Not much really happening in the theatres this week but FOX News accused The LEGO Movie of being "anti-capitalist," claiming the film is "pushing an anti-business message to our kids."

Which it totally does... kinda. Yes, the bad guy is called "Lord Business" and everything from over-priced coffee to academic think tanks are lampooned as the LEGO proletariat protagonist navigates his way towards a social and spiritual revolution. The problem with FOX's logic though, is that the entire film is really just a commercial for LEGO (albeit mixed with a great message of how to play with it creatively) and for an anti-capitalist statement it's sure making shitloads of money for a company worth billions.

It's not capitalists and businessmen The LEGO Movie is taking shots at, it's the kind of people so paranoid of losing any semblance of control that they feel threatened by things like creativity and adventure.

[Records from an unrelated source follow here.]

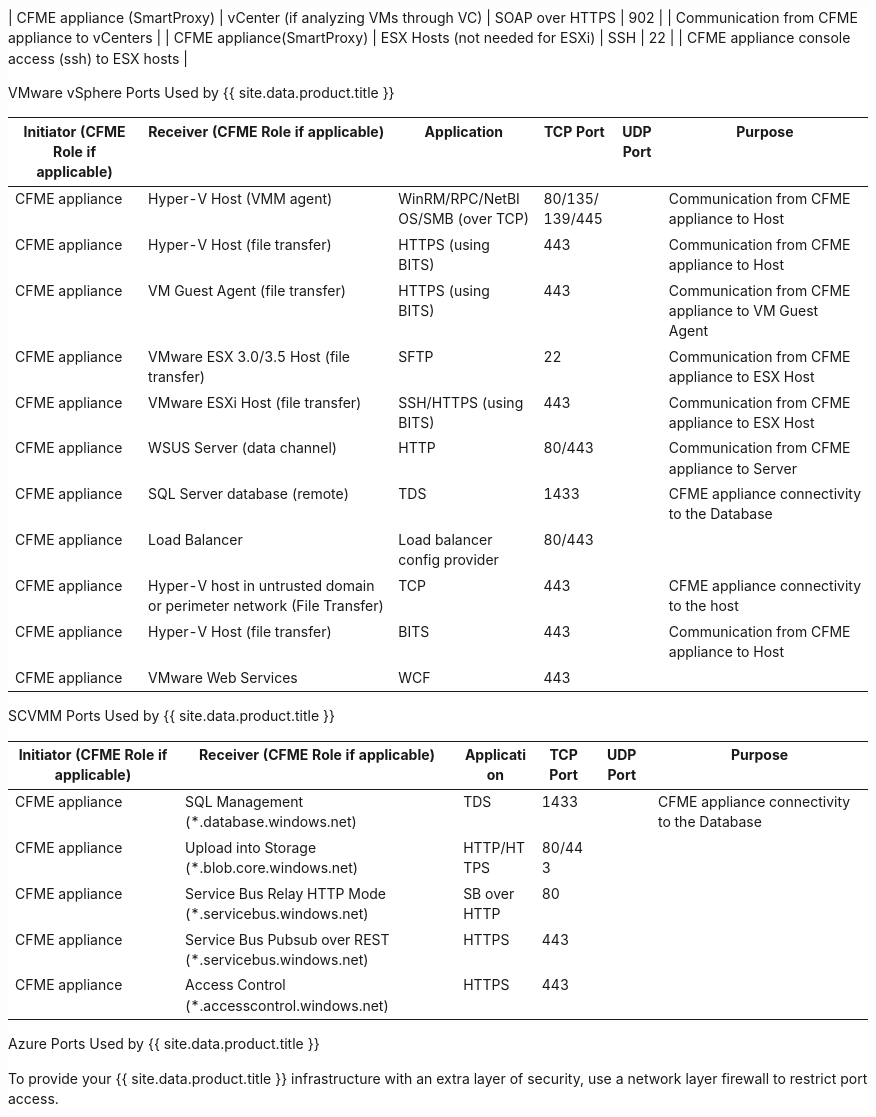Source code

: | CFME appliance (SmartProxy)                                                                                  | vCenter (if analyzing VMs through VC)     | SOAP over HTTPS | 902      |          | Communication from CFME appliance to vCenters                                                   |
| CFME appliance(SmartProxy)                                                                                   | ESX Hosts (not needed for ESXi)           | SSH             | 22       |          | CFME appliance console access (ssh) to ESX hosts                                                |

VMware vSphere Ports Used by {{ site.data.product.title }}

| Initiator (CFME Role if applicable) | Receiver (CFME Role if applicable)                                    | Application                      | TCP Port       | UDP Port | Purpose                                             |
| ----------------------------------- | --------------------------------------------------------------------- | -------------------------------- | -------------- | -------- | --------------------------------------------------- |
| CFME appliance                      | Hyper-V Host (VMM agent)                                              | WinRM/RPC/NetBIOS/SMB (over TCP) | 80/135/139/445 |          | Communication from CFME appliance to Host           |
| CFME appliance                      | Hyper-V Host (file transfer)                                          | HTTPS (using BITS)               | 443            |          | Communication from CFME appliance to Host           |
| CFME appliance                      | VM Guest Agent (file transfer)                                        | HTTPS (using BITS)               | 443            |          | Communication from CFME appliance to VM Guest Agent |
| CFME appliance                      | VMware ESX 3.0/3.5 Host (file transfer)                               | SFTP                             | 22             |          | Communication from CFME appliance to ESX Host       |
| CFME appliance                      | VMware ESXi Host (file transfer)                                      | SSH/HTTPS (using BITS)           | 443            |          | Communication from CFME appliance to ESX Host       |
| CFME appliance                      | WSUS Server (data channel)                                            | HTTP                             | 80/443         |          | Communication from CFME appliance to Server         |
| CFME appliance                      | SQL Server database (remote)                                          | TDS                              | 1433           |          | CFME appliance connectivity to the Database         |
| CFME appliance                      | Load Balancer                                                         | Load balancer config provider    | 80/443         |          |                                                     |
| CFME appliance                      | Hyper-V host in untrusted domain or perimeter network (File Transfer) | TCP                              | 443            |          | CFME appliance connectivity to the host             |
| CFME appliance                      | Hyper-V Host (file transfer)                                          | BITS                             | 443            |          | Communication from CFME appliance to Host           |
| CFME appliance                      | VMware Web Services                                                   | WCF                              | 443            |          |                                                     |

SCVMM Ports Used by {{ site.data.product.title }}

| Initiator (CFME Role if applicable) | Receiver (CFME Role if applicable)                       | Application  | TCP Port | UDP Port | Purpose                                     |
| ----------------------------------- | -------------------------------------------------------- | ------------ | -------- | -------- | ------------------------------------------- |
| CFME appliance                      | SQL Management (\*.database.windows.net)                 | TDS          | 1433     |          | CFME appliance connectivity to the Database |
| CFME appliance                      | Upload into Storage (\*.blob.core.windows.net)           | HTTP/HTTPS   | 80/443   |          |                                             |
| CFME appliance                      | Service Bus Relay HTTP Mode (\*.servicebus.windows.net)  | SB over HTTP | 80       |          |                                             |
| CFME appliance                      | Service Bus Pubsub over REST (\*.servicebus.windows.net) | HTTPS        | 443      |          |                                             |
| CFME appliance                      | Access Control (\*.accesscontrol.windows.net)            | HTTPS        | 443      |          |                                             |

Azure Ports Used by {{ site.data.product.title }}

<div class="important">

To provide your {{ site.data.product.title }} infrastructure with an extra layer of
security, use a network layer firewall to restrict port access.

</div>
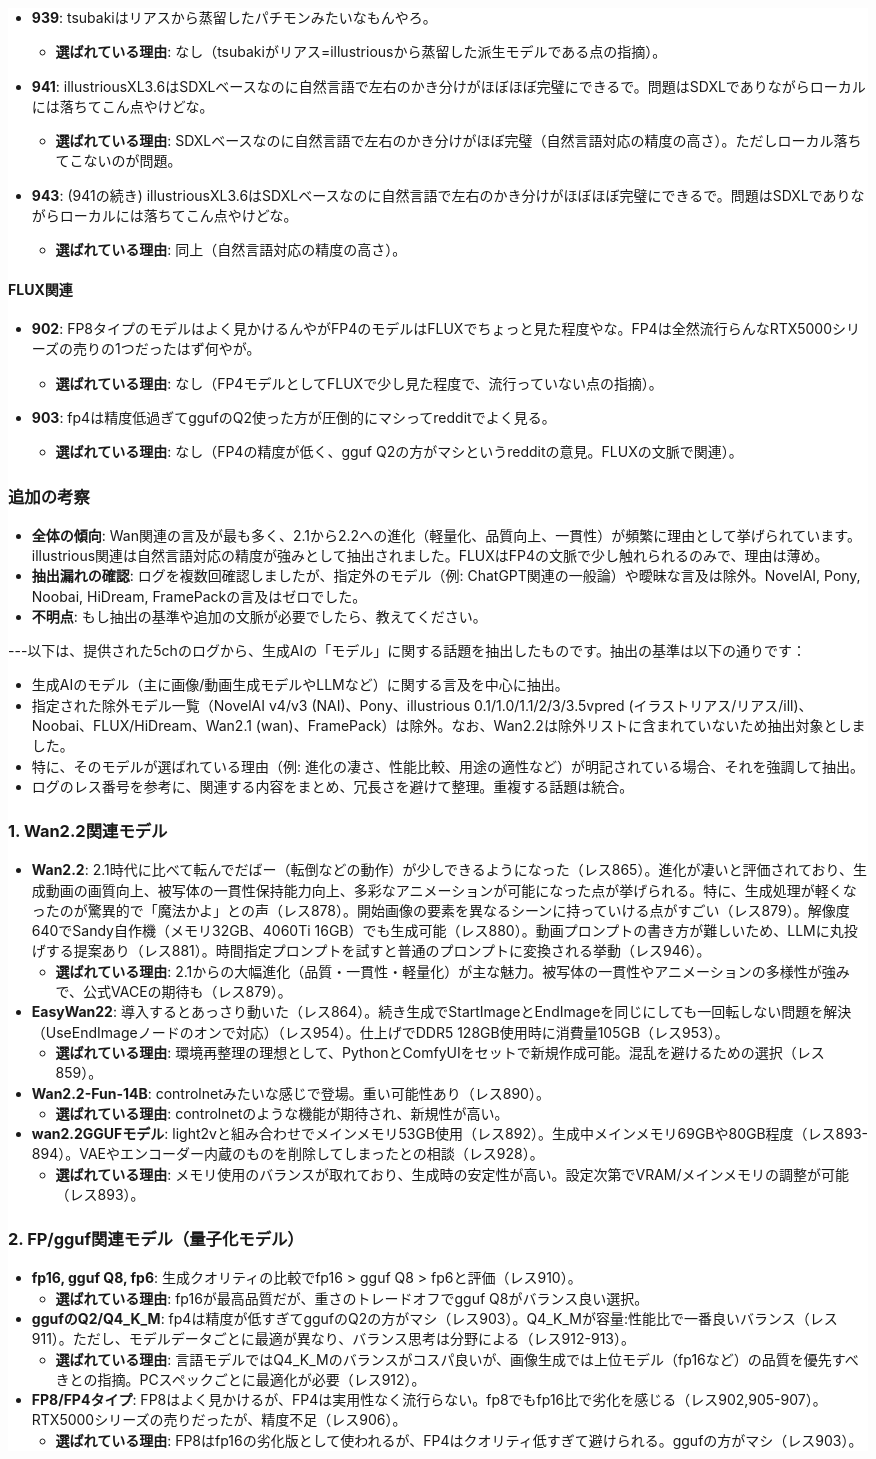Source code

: - **939**: tsubakiはリアスから蒸留したパチモンみたいなもんやろ。
  - **選ばれている理由**: なし（tsubakiがリアス=illustriousから蒸留した派生モデルである点の指摘）。

- **941**: illustriousXL3.6はSDXLベースなのに自然言語で左右のかき分けがほぼほぼ完璧にできるで。問題はSDXLでありながらローカルには落ちてこん点やけどな。
  - **選ばれている理由**: SDXLベースなのに自然言語で左右のかき分けがほぼ完璧（自然言語対応の精度の高さ）。ただしローカル落ちてこないのが問題。

- **943**: (941の続き) illustriousXL3.6はSDXLベースなのに自然言語で左右のかき分けがほぼほぼ完璧にできるで。問題はSDXLでありながらローカルには落ちてこん点やけどな。
  - **選ばれている理由**: 同上（自然言語対応の精度の高さ）。

#### FLUX関連
- **902**: FP8タイプのモデルはよく見かけるんやがFP4のモデルはFLUXでちょっと見た程度やな。FP4は全然流行らんなRTX5000シリーズの売りの1つだったはず何やが。
  - **選ばれている理由**: なし（FP4モデルとしてFLUXで少し見た程度で、流行っていない点の指摘）。

- **903**: fp4は精度低過ぎてggufのQ2使った方が圧倒的にマシってredditでよく見る。
  - **選ばれている理由**: なし（FP4の精度が低く、gguf Q2の方がマシというredditの意見。FLUXの文脈で関連）。

### 追加の考察
- **全体の傾向**: Wan関連の言及が最も多く、2.1から2.2への進化（軽量化、品質向上、一貫性）が頻繁に理由として挙げられています。illustrious関連は自然言語対応の精度が強みとして抽出されました。FLUXはFP4の文脈で少し触れられるのみで、理由は薄め。
- **抽出漏れの確認**: ログを複数回確認しましたが、指定外のモデル（例: ChatGPT関連の一般論）や曖昧な言及は除外。NovelAI, Pony, Noobai, HiDream, FramePackの言及はゼロでした。
- **不明点**: もし抽出の基準や追加の文脈が必要でしたら、教えてください。

---以下は、提供された5chのログから、生成AIの「モデル」に関する話題を抽出したものです。抽出の基準は以下の通りです：
- 生成AIのモデル（主に画像/動画生成モデルやLLMなど）に関する言及を中心に抽出。
- 指定された除外モデル一覧（NovelAI v4/v3 (NAI)、Pony、illustrious 0.1/1.0/1.1/2/3/3.5vpred (イラストリアス/リアス/ill)、Noobai、FLUX/HiDream、Wan2.1 (wan)、FramePack）は除外。なお、Wan2.2は除外リストに含まれていないため抽出対象としました。
- 特に、そのモデルが選ばれている理由（例: 進化の凄さ、性能比較、用途の適性など）が明記されている場合、それを強調して抽出。
- ログのレス番号を参考に、関連する内容をまとめ、冗長さを避けて整理。重複する話題は統合。

### 1. Wan2.2関連モデル
- **Wan2.2**: 2.1時代に比べて転んでだばー（転倒などの動作）が少しできるようになった（レス865）。進化が凄いと評価されており、生成動画の画質向上、被写体の一貫性保持能力向上、多彩なアニメーションが可能になった点が挙げられる。特に、生成処理が軽くなったのが驚異的で「魔法かよ」との声（レス878）。開始画像の要素を異なるシーンに持っていける点がすごい（レス879）。解像度640でSandy自作機（メモリ32GB、4060Ti 16GB）でも生成可能（レス880）。動画プロンプトの書き方が難しいため、LLMに丸投げする提案あり（レス881）。時間指定プロンプトを試すと普通のプロンプトに変換される挙動（レス946）。
  - **選ばれている理由**: 2.1からの大幅進化（品質・一貫性・軽量化）が主な魅力。被写体の一貫性やアニメーションの多様性が強みで、公式VACEの期待も（レス879）。
- **EasyWan22**: 導入するとあっさり動いた（レス864）。続き生成でStartImageとEndImageを同じにしても一回転しない問題を解決（UseEndImageノードのオンで対応）（レス954）。仕上げでDDR5 128GB使用時に消費量105GB（レス953）。
  - **選ばれている理由**: 環境再整理の理想として、PythonとComfyUIをセットで新規作成可能。混乱を避けるための選択（レス859）。
- **Wan2.2-Fun-14B**: controlnetみたいな感じで登場。重い可能性あり（レス890）。
  - **選ばれている理由**: controlnetのような機能が期待され、新規性が高い。
- **wan2.2GGUFモデル**: light2vと組み合わせでメインメモリ53GB使用（レス892）。生成中メインメモリ69GBや80GB程度（レス893-894）。VAEやエンコーダー内蔵のものを削除してしまったとの相談（レス928）。
  - **選ばれている理由**: メモリ使用のバランスが取れており、生成時の安定性が高い。設定次第でVRAM/メインメモリの調整が可能（レス893）。

### 2. FP/gguf関連モデル（量子化モデル）
- **fp16, gguf Q8, fp6**: 生成クオリティの比較でfp16 > gguf Q8 > fp6と評価（レス910）。
  - **選ばれている理由**: fp16が最高品質だが、重さのトレードオフでgguf Q8がバランス良い選択。
- **ggufのQ2/Q4_K_M**: fp4は精度が低すぎてggufのQ2の方がマシ（レス903）。Q4_K_Mが容量:性能比で一番良いバランス（レス911）。ただし、モデルデータごとに最適が異なり、バランス思考は分野による（レス912-913）。
  - **選ばれている理由**: 言語モデルではQ4_K_Mのバランスがコスパ良いが、画像生成では上位モデル（fp16など）の品質を優先すべきとの指摘。PCスペックごとに最適化が必要（レス912）。
- **FP8/FP4タイプ**: FP8はよく見かけるが、FP4は実用性なく流行らない。fp8でもfp16比で劣化を感じる（レス902,905-907）。RTX5000シリーズの売りだったが、精度不足（レス906）。
  - **選ばれている理由**: FP8はfp16の劣化版として使われるが、FP4はクオリティ低すぎて避けられる。ggufの方がマシ（レス903）。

The LEGO Movie is against anyone who lives by the rulebook and refuses to play outside the lines. It's a movie full of blocks but it's really anti-square.

Speaking of sticking it to the man, the Robocop remake is also playing this week. The original R-rated 1987 film was directed by Paul Verhoeven (Total Recall, Basic Instinct) and depicted a bleak near-future saddled with corrupt authoritarian leaders using a privatized mechanical military to push some kind of dark corporate agenda.

And now here we are! Even the Canadian government spies on its own citizens these days and down south your cell phone's "metadata" might be all that stands between you and an surprise aerial drone strike. Set against a reality that was satire only 27 years ago, this new Robocop is a loose adaptation of the original but aims to paint a larger picture of western civilization on the brink.

Step one in the wrong direction however is a PG rating. Nudity is replaced with ultraviolence — sending the message that bare breasts are terrible for children's development but watching dozens of people get shot is totally fine.

Brazillian director José Padilha (Bus 174) foregoes any of the humour of the original film and ups the stakes with an even more corrupt military-industrial complex intent on using unmanned drones to police home soil. On one level this Robocop, like the last one, is a warning about the dangers of letting others handle your personal safety. On the other, it's a giant bang-crash shoot-em-up that never quite gets there. There's some romance though, Robocop has a very loving wife.

If you want the corny romance flick, Endless Love opens Thursday. Lots of people love these movies the same way I love stuff like Zombeavers. Whatever floats your boat right? Happy Valentine's Day.